═════ TESTO DA LEGGERE ═════
Avendo trascorso la maggior parte della sua carriera sui sommergibili, non ho dubbi che l'ammiraglio Owens sia un esperto in questo campo e che creda profondamente alla propria profezia, per altro ribadita in numerose occasioni da quando, una decina di anni fa, fu prima vicedirettore del Joint Chiefs of Staff statunitense (amministrazione Clinton) e poi, da congedato, consigliere di Dick Cheney (amministrazione Bush).

Secondo Owens la tecnologia solleverà una volta per tutte la nebbia della guerra non solo sul campo di battaglia, ma persino in politica internazionale, consentendo agli Stati Uniti, in esclusiva, di giocare a carte coperte, mentre tutti gli altri attori avranno praticamente in mano carte trasparenti. Uno dei concetti di fondo della teoria di von Clausewitz della guerra, uno dei pochi accettati anche dai suoi più spietati critici, verrebbe di fatto a scomparire.

Il sistema di comando sul quale si baserà la "Future Force" americana nasce appunto da uomini come Owens, certamente visionari e molto preparati nei campi del progresso tecnologico: un nutrito e oggi prevalente gruppo di persone che sostengono che la prossima rivoluzione militare sarà trainata dalla tecnologia.

Tuttavia questo genere di strategie permeate da ottimismo tecnocratico mi procura qualche perplessità.
═════ VOCI GREZZE ═════
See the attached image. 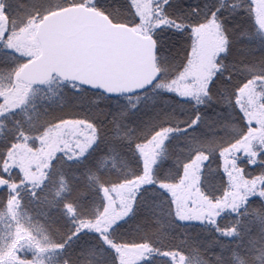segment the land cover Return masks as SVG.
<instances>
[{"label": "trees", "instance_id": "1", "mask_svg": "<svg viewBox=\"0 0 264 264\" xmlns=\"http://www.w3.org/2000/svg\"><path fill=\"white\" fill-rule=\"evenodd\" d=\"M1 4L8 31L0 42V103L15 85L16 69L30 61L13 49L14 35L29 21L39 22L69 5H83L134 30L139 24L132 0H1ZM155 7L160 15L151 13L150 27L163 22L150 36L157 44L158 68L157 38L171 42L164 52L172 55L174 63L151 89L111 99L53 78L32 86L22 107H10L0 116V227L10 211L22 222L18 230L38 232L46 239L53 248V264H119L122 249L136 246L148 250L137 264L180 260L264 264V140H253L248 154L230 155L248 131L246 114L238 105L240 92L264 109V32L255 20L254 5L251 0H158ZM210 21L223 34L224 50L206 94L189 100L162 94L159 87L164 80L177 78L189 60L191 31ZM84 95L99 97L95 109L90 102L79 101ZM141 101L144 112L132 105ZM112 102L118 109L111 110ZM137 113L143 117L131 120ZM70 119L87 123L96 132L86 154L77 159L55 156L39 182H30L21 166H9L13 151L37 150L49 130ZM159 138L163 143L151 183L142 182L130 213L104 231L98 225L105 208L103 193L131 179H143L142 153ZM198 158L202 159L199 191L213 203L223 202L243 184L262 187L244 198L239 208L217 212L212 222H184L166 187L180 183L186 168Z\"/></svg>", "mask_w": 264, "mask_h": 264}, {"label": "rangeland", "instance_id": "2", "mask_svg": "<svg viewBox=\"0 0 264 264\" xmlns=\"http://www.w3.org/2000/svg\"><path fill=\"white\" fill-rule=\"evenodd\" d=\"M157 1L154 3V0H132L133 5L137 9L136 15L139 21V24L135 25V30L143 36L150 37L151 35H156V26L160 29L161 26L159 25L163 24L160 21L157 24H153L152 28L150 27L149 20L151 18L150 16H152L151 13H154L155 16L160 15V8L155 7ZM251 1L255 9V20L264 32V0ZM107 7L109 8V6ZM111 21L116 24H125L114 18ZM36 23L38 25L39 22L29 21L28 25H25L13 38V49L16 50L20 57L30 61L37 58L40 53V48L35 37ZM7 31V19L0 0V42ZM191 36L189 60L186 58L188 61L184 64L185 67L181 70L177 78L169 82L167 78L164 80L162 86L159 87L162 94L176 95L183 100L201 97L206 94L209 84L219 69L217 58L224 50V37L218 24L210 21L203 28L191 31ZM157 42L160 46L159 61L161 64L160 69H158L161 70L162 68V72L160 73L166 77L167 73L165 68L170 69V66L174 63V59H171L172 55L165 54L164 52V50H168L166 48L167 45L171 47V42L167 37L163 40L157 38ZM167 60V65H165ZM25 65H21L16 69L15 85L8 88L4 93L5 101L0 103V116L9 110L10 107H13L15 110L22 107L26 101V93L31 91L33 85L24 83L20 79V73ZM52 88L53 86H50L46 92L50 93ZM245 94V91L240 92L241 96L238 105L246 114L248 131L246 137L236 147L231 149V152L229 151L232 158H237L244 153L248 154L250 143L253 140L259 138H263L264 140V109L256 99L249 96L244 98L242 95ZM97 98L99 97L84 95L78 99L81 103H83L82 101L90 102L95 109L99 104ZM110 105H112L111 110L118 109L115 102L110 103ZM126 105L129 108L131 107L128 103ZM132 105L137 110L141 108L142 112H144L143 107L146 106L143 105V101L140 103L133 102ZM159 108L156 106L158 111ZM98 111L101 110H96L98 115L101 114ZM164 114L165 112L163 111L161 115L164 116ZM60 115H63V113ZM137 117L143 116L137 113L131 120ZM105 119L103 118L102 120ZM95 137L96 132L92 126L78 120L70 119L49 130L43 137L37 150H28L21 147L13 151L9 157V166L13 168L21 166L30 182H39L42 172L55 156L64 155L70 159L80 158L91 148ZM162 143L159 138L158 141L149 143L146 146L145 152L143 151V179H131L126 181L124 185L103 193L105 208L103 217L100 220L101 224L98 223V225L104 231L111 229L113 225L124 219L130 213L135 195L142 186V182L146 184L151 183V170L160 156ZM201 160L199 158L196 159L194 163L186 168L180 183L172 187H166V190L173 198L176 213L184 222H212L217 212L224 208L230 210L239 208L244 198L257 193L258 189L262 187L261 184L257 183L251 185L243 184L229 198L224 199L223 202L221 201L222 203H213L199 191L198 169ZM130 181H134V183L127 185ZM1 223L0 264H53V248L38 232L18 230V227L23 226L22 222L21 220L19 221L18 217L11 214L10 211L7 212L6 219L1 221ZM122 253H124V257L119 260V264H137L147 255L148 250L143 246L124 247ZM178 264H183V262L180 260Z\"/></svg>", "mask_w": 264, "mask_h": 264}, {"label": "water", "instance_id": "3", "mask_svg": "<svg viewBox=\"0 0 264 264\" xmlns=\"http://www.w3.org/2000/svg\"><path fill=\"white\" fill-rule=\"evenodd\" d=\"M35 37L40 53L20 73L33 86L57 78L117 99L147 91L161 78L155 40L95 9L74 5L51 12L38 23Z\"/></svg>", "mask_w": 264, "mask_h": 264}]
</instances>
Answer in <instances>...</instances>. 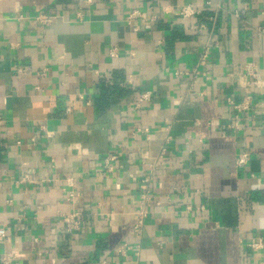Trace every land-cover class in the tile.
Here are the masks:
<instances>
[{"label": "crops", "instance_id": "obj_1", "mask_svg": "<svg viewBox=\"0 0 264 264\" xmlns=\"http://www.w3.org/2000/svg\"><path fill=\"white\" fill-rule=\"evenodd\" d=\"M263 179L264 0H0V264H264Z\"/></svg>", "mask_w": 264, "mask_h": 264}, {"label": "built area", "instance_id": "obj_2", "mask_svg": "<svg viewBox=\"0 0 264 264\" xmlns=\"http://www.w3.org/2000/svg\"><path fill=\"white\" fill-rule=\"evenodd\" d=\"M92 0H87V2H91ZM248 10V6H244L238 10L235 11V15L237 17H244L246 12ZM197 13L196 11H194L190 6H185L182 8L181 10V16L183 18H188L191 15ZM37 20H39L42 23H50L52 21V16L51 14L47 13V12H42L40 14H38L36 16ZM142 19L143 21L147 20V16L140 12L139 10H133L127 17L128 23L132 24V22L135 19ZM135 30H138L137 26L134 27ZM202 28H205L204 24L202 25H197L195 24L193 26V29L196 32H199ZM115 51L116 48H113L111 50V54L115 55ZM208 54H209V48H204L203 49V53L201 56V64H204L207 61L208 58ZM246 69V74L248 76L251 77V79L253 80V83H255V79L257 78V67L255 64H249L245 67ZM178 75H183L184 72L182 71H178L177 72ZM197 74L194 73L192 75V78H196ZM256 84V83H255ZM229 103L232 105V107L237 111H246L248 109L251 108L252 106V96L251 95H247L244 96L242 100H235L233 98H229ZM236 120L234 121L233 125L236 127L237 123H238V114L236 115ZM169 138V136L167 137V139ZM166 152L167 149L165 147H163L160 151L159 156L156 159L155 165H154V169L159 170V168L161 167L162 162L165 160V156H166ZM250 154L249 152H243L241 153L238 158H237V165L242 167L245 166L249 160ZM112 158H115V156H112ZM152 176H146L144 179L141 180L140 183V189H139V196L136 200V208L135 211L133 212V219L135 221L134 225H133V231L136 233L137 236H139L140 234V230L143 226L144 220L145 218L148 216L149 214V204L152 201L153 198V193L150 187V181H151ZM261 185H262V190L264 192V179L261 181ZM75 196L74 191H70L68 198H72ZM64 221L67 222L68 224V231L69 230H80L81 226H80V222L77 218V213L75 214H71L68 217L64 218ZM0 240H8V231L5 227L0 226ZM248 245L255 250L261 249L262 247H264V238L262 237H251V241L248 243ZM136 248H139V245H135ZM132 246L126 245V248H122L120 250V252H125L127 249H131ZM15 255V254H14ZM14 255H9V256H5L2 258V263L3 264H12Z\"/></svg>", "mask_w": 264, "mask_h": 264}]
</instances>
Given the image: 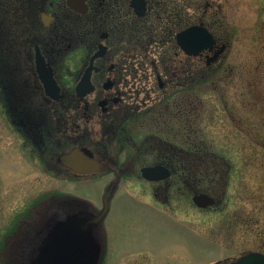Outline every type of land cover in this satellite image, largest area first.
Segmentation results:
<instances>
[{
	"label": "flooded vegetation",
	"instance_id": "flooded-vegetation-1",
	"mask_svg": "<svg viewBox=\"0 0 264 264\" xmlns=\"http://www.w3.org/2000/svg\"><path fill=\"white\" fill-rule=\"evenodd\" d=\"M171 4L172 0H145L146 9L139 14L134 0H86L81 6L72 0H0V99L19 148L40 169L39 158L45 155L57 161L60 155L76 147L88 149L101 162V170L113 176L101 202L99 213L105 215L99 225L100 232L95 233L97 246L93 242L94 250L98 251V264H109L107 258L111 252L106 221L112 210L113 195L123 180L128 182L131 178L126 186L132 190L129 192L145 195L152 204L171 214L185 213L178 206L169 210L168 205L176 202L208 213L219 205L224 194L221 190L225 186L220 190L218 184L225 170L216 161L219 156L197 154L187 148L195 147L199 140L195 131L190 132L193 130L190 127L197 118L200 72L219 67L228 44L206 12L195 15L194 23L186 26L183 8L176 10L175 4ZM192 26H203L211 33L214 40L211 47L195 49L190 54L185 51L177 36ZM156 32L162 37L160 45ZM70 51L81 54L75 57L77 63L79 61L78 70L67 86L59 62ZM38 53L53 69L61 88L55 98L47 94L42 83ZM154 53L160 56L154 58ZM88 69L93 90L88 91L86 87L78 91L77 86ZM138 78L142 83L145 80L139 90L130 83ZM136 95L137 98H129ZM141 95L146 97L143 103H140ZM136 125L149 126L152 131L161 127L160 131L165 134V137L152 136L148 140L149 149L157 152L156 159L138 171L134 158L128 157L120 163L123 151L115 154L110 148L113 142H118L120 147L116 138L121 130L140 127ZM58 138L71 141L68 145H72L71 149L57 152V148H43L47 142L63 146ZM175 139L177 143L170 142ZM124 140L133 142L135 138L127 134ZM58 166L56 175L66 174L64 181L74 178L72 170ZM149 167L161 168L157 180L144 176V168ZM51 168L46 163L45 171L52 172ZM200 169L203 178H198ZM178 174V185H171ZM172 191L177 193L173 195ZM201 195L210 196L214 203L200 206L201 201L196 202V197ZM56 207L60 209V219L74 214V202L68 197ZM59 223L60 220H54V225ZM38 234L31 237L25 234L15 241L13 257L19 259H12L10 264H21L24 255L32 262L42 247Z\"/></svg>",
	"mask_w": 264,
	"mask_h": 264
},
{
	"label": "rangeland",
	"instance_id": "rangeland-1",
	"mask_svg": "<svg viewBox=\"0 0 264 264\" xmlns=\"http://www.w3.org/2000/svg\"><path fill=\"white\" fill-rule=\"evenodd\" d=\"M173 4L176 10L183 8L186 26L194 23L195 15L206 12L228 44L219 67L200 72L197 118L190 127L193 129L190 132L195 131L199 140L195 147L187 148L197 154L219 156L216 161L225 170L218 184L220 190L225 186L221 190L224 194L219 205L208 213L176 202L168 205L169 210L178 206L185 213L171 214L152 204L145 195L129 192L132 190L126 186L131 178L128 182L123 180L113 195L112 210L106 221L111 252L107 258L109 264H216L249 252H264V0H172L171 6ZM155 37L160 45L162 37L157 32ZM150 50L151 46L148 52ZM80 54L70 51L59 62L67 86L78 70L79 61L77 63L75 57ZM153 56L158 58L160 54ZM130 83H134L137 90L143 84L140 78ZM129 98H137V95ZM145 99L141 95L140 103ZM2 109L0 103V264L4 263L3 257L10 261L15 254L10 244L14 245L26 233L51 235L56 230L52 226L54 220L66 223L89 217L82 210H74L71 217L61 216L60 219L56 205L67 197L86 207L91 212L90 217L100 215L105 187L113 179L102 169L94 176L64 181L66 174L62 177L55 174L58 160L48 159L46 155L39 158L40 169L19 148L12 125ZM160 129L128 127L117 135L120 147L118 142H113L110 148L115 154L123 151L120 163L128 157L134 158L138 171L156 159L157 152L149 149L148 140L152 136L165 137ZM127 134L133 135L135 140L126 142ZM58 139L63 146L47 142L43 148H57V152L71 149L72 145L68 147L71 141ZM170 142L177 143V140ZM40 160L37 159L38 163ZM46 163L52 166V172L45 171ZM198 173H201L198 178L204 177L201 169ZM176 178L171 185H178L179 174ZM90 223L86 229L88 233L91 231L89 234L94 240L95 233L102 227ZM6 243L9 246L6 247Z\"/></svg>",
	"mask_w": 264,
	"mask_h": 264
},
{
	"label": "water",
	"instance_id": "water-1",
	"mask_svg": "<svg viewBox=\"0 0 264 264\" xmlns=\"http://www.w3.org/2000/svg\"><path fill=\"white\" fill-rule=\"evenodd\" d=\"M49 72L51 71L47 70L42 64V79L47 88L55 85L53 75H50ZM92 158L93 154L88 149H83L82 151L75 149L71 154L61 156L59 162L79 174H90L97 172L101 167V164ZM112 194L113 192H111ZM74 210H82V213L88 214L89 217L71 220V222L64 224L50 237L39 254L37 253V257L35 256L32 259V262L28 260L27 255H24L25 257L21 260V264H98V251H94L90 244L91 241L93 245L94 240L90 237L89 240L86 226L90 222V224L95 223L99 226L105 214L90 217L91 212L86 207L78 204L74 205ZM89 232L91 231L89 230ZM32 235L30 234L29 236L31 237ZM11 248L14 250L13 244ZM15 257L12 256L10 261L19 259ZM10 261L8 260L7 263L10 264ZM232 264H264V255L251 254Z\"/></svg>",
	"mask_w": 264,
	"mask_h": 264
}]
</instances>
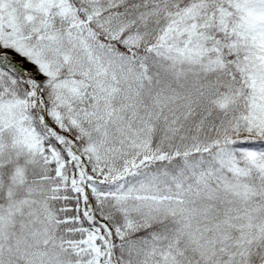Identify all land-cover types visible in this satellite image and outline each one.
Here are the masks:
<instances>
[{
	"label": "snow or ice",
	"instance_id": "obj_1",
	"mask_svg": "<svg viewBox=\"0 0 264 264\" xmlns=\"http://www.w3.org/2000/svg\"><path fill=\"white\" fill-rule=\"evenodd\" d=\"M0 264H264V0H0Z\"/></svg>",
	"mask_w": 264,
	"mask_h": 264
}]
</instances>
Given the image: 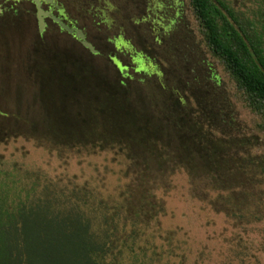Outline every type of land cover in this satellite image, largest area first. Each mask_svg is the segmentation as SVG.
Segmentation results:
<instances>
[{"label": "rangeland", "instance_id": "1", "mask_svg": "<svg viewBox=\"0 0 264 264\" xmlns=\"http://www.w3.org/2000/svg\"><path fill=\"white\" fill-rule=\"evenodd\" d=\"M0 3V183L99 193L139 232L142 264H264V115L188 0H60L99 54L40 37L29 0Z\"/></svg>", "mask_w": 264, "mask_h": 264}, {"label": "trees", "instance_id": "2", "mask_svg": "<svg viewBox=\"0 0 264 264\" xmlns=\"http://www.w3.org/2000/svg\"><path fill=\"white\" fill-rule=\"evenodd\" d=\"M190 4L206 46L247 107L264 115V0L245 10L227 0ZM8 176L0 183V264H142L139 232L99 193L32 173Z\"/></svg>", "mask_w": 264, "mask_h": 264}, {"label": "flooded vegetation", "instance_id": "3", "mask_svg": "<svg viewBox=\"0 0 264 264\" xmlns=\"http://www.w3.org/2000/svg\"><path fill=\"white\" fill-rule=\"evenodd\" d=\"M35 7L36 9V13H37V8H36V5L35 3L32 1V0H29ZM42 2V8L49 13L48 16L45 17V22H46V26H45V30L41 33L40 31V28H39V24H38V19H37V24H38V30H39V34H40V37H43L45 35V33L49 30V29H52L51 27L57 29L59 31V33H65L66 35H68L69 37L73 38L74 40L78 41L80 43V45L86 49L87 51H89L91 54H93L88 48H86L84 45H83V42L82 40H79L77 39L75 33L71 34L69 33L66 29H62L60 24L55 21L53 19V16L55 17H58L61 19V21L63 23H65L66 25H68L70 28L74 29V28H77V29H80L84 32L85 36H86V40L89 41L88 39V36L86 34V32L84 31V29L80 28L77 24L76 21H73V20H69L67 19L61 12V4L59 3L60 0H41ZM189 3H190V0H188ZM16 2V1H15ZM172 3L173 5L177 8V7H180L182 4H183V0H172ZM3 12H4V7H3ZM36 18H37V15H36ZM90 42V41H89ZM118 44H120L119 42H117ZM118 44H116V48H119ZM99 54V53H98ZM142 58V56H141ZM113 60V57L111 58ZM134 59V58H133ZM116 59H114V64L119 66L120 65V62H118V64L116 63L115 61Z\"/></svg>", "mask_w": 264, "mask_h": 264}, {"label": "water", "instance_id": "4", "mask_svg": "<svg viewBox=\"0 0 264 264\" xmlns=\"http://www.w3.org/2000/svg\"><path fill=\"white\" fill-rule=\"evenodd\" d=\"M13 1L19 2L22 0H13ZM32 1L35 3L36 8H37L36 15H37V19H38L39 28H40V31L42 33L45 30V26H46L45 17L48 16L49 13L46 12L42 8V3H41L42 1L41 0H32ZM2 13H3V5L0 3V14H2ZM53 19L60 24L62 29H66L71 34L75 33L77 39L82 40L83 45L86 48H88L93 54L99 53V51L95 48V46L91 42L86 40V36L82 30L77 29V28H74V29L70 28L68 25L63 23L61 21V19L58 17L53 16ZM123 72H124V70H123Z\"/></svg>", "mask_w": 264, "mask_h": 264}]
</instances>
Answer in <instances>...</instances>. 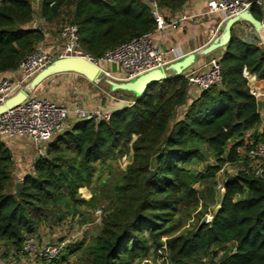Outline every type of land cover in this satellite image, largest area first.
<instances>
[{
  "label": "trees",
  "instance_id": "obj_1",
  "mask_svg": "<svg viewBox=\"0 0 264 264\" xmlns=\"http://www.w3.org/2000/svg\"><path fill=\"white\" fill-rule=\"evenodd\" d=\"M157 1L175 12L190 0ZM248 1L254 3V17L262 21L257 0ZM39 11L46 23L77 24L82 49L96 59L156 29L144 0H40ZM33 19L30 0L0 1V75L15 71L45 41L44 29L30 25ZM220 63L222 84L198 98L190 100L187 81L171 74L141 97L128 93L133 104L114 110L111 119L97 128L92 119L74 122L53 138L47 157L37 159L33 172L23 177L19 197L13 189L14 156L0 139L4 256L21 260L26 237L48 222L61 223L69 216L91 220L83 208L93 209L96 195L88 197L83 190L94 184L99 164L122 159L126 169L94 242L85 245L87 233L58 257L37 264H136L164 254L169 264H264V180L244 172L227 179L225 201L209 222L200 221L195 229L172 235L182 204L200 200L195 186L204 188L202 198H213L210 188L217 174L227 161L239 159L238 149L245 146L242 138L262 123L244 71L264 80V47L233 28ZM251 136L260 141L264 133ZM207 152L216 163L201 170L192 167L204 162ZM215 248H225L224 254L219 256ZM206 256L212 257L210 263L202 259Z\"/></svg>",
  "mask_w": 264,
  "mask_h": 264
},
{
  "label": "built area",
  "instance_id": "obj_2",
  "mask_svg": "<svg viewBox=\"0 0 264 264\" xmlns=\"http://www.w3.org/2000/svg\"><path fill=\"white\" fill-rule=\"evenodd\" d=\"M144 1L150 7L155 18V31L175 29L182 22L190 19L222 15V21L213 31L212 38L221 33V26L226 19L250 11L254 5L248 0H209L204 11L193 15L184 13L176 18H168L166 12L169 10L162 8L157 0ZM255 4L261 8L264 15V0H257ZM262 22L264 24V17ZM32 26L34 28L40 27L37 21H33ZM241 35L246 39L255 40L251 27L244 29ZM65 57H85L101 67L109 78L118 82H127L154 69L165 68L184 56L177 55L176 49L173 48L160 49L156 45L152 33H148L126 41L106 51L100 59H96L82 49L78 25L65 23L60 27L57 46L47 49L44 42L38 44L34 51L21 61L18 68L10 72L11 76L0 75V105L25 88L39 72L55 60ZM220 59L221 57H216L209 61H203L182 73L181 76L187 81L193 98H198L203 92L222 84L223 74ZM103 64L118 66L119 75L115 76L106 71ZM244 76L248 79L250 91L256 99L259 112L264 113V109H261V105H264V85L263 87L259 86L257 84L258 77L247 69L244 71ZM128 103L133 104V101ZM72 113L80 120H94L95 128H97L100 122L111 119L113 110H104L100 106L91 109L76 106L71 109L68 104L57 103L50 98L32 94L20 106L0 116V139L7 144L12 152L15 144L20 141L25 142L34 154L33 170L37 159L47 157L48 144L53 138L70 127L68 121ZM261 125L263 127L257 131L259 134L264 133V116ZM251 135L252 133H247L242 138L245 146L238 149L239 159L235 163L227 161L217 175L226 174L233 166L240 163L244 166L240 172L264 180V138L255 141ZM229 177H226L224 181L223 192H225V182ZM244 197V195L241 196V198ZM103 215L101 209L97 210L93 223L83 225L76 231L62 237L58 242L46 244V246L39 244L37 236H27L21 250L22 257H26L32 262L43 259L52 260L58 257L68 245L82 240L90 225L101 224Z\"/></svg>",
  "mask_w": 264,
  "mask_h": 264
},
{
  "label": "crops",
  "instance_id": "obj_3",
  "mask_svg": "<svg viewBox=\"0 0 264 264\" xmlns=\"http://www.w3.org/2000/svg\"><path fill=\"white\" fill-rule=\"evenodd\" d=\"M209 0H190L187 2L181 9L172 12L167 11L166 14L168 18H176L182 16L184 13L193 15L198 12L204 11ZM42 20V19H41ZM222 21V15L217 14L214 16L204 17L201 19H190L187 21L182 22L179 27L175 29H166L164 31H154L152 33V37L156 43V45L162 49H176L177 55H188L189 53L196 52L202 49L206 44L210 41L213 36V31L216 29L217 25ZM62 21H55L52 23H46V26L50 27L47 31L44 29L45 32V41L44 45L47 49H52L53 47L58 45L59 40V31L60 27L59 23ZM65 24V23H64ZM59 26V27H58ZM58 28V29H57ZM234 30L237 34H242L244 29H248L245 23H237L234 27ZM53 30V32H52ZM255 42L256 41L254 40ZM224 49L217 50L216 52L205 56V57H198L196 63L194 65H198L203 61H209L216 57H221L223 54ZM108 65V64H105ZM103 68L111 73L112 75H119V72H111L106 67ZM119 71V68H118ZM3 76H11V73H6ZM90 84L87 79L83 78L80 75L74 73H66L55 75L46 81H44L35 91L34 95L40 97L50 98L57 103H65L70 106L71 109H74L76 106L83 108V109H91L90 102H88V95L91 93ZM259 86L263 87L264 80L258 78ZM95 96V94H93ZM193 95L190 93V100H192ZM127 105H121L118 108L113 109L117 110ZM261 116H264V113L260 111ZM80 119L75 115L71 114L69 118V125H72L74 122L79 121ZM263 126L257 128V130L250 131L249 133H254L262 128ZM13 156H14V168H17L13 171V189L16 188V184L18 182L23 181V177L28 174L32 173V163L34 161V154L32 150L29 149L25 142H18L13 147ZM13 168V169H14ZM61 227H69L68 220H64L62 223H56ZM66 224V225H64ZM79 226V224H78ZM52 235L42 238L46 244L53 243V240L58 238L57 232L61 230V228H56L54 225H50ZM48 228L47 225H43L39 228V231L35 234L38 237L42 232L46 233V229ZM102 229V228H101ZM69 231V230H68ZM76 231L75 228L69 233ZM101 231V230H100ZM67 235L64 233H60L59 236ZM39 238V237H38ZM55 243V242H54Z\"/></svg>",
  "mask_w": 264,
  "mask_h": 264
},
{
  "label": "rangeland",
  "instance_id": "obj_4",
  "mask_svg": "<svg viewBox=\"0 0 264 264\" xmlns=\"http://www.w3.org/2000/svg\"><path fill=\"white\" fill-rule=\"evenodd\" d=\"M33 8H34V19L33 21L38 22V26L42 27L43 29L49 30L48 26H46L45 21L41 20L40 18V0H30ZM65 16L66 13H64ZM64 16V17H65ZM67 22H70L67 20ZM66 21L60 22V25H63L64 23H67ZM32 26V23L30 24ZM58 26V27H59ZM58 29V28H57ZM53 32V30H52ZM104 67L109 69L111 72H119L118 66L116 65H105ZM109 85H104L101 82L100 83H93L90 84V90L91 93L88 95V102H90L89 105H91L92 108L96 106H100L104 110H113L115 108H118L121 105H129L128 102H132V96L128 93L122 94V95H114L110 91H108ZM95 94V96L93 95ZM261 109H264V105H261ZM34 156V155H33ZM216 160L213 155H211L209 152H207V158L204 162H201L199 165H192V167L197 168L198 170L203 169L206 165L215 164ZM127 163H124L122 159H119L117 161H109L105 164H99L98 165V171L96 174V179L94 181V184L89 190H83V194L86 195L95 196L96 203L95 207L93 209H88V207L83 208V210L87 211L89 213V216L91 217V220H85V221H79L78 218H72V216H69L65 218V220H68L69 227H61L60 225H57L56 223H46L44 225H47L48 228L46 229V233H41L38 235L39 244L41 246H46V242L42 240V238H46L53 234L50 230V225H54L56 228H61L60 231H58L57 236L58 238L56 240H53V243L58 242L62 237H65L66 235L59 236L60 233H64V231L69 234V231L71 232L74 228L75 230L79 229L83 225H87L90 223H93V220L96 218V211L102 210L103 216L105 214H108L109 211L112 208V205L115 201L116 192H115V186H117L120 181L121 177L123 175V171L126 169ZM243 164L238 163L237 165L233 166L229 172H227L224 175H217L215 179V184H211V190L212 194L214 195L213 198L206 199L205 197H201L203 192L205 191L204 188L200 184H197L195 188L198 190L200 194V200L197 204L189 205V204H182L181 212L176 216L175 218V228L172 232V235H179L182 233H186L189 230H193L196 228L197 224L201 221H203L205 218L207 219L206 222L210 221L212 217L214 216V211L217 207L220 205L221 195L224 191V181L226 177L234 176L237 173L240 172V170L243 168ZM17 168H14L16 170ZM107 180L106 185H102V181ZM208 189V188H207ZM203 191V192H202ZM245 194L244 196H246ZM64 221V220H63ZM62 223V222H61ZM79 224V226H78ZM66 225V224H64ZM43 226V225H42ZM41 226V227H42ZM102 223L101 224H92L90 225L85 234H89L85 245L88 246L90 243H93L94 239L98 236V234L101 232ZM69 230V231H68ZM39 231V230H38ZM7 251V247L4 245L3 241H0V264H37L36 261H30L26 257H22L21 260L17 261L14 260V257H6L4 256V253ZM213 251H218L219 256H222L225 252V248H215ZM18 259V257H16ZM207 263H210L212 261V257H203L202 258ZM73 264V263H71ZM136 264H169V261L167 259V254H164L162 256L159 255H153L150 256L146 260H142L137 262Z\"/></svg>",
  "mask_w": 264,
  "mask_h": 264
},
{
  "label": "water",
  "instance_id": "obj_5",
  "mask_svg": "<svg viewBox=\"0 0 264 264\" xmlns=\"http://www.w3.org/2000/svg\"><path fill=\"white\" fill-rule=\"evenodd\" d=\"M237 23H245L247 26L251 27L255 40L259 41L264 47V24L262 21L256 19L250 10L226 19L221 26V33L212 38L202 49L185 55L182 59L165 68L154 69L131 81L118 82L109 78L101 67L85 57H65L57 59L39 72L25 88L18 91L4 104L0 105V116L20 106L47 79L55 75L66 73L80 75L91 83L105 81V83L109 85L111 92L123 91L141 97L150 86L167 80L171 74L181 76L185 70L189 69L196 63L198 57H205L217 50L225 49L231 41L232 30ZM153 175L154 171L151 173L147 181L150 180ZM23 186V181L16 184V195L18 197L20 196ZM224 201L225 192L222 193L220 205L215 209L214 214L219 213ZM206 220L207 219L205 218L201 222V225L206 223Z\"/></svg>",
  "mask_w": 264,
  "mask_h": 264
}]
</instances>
═════
• **ESERCIZIO SCRITTO**: Prosegui il testo sulla tecnologia e la nebbia della guerra partendo da dopo la sua ultima frase. Le voci non hanno alcun legame con il testo.

• **ESITO DEL COMPITO**:
Il pericolo insito nella convinzione che la tecnologia possa offrire agli Stati Uniti un dominio pressoché assoluto tanto sul campo di battaglia quanto in politica estera non è nella tecnologia stessa, che potrà effettivamente fornire un margine di vantaggio sostanziale sui futuri avversari.

Ciò che è pericoloso in una visione tecnocratica è rappresentato da tre aspetti non trascurabili: 1) che è totalmente disconnessa da quanto gli altri possono pensare, volere o fare, 2) che parte dalla convinzione che la superiorità tecnologica sia immune da cortocircuiti, da frizioni e da ambiguità e, infine, 3) che si concentra esclusivamente sugli aspetti informativi e quantificabili della guerra, ignorando quelli interni e immateriali.

Culture, credi religiosi, storie e politiche non sono digitalizzabili e sfuggono alle analisi quantitative, così pure non quantificabili né ignorabili sono i motivi per cui si fa una guerra: non è una trasparenza "pre crisi" che può garantire la positiva gestione della crisi stessa, che rimane politica e quindi "umana", in tutti i suoi innumerevoli anelli concatenati.

A me pare che nessuna rivoluzione militare sia stata in prima istanza tecnologica, ma sia stata soprattutto concettuale, dottrinale e intellettuale, e quindi semmai necessiti, per essere realizzata, di persone in grado di pensare con la loro testa, culturalmente preparate, e fornite di un inesauribile intuito strategico.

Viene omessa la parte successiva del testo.